(Data extracted from a collection)
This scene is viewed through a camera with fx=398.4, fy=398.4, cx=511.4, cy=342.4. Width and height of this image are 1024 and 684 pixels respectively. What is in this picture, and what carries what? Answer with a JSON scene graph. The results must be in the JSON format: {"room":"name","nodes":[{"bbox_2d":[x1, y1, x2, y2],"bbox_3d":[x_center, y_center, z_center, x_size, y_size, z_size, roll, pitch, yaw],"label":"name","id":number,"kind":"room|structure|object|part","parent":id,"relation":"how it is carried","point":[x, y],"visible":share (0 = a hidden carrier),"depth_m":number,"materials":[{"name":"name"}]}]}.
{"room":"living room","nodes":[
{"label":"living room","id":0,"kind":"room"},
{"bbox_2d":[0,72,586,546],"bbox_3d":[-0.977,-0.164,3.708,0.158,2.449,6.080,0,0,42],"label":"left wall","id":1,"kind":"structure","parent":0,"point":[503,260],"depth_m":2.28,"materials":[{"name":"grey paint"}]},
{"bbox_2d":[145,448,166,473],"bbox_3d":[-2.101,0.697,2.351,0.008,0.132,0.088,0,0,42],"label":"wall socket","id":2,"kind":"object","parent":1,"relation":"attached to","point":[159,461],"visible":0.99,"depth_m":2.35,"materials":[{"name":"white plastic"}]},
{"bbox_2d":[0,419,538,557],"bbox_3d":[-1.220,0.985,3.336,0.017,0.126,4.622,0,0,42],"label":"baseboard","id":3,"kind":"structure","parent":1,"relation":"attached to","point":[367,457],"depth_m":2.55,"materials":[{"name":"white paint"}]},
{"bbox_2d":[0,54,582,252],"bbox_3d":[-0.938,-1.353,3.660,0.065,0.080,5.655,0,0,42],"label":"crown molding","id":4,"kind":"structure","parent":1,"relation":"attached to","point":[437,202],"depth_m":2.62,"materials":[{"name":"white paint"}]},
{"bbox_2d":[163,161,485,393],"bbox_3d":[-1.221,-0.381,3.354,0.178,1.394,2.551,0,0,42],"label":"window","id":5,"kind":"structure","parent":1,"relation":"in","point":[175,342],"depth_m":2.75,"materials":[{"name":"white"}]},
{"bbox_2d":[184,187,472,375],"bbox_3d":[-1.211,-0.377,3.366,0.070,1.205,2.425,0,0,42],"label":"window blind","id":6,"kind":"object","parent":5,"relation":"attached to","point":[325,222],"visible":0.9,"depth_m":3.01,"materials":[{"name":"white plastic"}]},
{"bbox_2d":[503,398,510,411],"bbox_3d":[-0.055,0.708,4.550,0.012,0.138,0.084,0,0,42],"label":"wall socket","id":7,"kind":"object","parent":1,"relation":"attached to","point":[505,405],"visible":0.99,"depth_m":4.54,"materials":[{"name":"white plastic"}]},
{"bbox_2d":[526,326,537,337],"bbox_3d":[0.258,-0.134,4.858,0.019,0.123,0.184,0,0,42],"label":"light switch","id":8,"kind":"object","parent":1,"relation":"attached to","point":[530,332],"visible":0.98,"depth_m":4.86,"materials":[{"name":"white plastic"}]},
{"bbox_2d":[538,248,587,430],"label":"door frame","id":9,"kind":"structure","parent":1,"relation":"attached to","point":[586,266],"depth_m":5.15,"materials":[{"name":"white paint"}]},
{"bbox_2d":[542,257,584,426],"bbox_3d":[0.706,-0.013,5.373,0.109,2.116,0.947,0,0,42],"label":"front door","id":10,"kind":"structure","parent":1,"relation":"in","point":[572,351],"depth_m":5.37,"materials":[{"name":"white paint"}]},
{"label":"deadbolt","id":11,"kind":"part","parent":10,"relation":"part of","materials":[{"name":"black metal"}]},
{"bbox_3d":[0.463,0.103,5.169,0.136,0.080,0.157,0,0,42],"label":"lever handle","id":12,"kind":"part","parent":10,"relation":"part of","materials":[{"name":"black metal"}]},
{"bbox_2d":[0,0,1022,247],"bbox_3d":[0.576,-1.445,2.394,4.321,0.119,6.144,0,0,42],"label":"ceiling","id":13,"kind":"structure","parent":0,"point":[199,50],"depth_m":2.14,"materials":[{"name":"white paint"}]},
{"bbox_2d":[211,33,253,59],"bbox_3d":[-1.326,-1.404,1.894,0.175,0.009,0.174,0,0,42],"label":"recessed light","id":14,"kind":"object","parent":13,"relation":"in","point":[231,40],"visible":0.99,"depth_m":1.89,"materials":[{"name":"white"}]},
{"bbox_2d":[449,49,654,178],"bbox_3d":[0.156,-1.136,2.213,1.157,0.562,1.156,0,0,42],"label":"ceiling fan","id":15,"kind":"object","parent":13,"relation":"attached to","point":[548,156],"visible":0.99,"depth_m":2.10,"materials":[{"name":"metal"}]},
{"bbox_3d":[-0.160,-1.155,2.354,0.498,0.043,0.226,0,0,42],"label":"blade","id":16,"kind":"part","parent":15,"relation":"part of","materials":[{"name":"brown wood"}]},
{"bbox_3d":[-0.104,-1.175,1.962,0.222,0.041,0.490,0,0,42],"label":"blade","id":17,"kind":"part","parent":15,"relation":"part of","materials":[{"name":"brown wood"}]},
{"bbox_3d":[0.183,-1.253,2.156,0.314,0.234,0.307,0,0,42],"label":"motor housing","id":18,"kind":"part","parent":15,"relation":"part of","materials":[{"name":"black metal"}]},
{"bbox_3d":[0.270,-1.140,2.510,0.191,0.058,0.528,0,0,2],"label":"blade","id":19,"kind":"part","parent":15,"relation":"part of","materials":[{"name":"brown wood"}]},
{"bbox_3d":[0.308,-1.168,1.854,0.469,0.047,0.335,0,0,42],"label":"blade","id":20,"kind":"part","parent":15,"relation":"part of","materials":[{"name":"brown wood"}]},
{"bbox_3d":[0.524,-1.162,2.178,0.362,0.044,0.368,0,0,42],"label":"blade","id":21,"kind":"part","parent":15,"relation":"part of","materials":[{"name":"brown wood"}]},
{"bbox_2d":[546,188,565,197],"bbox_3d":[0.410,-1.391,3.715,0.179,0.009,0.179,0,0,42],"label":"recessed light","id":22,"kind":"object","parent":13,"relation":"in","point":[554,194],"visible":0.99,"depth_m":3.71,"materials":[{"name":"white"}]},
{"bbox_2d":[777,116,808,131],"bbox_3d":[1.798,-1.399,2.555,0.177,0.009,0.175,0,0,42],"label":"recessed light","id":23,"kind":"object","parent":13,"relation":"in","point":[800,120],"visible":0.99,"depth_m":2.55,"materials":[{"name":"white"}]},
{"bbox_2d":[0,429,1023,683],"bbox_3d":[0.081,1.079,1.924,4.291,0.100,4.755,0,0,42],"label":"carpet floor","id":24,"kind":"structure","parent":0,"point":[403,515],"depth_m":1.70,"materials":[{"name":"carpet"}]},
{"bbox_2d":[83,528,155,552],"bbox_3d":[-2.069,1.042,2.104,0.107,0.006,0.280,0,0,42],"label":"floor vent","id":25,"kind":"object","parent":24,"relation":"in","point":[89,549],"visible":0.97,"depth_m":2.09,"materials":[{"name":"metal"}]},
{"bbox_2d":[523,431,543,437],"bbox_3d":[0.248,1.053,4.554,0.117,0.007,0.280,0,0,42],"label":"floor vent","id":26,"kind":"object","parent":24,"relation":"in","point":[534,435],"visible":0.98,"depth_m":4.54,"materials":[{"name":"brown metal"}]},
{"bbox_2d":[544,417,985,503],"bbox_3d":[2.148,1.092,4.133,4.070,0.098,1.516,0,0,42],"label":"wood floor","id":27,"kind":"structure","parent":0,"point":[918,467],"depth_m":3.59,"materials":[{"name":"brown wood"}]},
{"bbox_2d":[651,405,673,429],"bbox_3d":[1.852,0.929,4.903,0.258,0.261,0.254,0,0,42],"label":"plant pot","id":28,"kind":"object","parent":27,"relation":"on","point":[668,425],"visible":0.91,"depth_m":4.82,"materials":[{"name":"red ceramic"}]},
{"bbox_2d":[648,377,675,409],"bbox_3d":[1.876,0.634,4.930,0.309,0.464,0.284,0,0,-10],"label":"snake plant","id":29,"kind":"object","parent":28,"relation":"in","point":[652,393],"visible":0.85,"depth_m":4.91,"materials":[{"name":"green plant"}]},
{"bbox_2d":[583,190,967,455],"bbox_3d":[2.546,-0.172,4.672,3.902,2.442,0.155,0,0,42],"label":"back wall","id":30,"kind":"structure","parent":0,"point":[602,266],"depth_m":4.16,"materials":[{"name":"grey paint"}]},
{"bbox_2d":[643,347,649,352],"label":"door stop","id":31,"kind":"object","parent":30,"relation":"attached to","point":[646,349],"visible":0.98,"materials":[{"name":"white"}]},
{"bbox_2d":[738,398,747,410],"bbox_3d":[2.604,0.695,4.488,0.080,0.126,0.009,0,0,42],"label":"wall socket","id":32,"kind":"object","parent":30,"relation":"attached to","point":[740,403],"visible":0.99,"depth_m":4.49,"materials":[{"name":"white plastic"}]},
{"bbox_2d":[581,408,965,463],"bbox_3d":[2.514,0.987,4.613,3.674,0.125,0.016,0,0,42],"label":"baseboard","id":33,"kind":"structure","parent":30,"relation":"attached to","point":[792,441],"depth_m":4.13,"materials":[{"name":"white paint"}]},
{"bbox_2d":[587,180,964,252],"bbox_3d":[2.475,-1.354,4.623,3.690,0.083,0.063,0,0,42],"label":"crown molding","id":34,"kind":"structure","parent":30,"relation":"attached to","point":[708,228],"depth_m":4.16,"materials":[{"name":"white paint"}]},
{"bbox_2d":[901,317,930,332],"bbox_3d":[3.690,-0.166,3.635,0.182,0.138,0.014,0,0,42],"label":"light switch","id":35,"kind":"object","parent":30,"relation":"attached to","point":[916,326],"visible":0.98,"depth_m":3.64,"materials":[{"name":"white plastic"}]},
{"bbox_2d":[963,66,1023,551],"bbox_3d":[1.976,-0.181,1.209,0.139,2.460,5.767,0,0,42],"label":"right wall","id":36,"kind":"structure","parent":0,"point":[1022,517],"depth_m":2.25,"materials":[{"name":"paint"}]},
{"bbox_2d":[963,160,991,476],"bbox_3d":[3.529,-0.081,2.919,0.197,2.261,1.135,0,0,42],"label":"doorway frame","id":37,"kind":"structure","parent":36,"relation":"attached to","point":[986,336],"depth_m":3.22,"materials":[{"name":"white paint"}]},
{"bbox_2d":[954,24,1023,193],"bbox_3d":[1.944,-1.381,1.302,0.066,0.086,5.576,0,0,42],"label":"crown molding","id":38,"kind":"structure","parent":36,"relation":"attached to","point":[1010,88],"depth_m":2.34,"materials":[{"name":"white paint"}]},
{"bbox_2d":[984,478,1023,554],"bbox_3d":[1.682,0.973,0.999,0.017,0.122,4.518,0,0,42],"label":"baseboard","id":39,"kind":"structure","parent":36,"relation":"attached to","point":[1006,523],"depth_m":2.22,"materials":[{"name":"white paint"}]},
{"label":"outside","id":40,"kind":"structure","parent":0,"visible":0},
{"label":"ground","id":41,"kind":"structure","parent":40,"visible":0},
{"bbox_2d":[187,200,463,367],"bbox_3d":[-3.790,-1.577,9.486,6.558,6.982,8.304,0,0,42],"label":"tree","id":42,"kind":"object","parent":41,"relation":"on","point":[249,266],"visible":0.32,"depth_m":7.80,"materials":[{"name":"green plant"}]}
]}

• _Work to complete_
Return all lines in the data that include the word "ceiling".

• _Exercise result_
{"bbox_2d":[0,0,1022,247],"bbox_3d":[0.576,-1.445,2.394,4.321,0.119,6.144,0,0,42],"label":"ceiling","id":13,"kind":"structure","parent":0,"point":[199,50],"depth_m":2.14,"materials":[{"name":"white paint"}]},
{"bbox_2d":[449,49,654,178],"bbox_3d":[0.156,-1.136,2.213,1.157,0.562,1.156,0,0,42],"label":"ceiling fan","id":15,"kind":"object","parent":13,"relation":"attached to","point":[548,156],"visible":0.99,"depth_m":2.10,"materials":[{"name":"metal"}]},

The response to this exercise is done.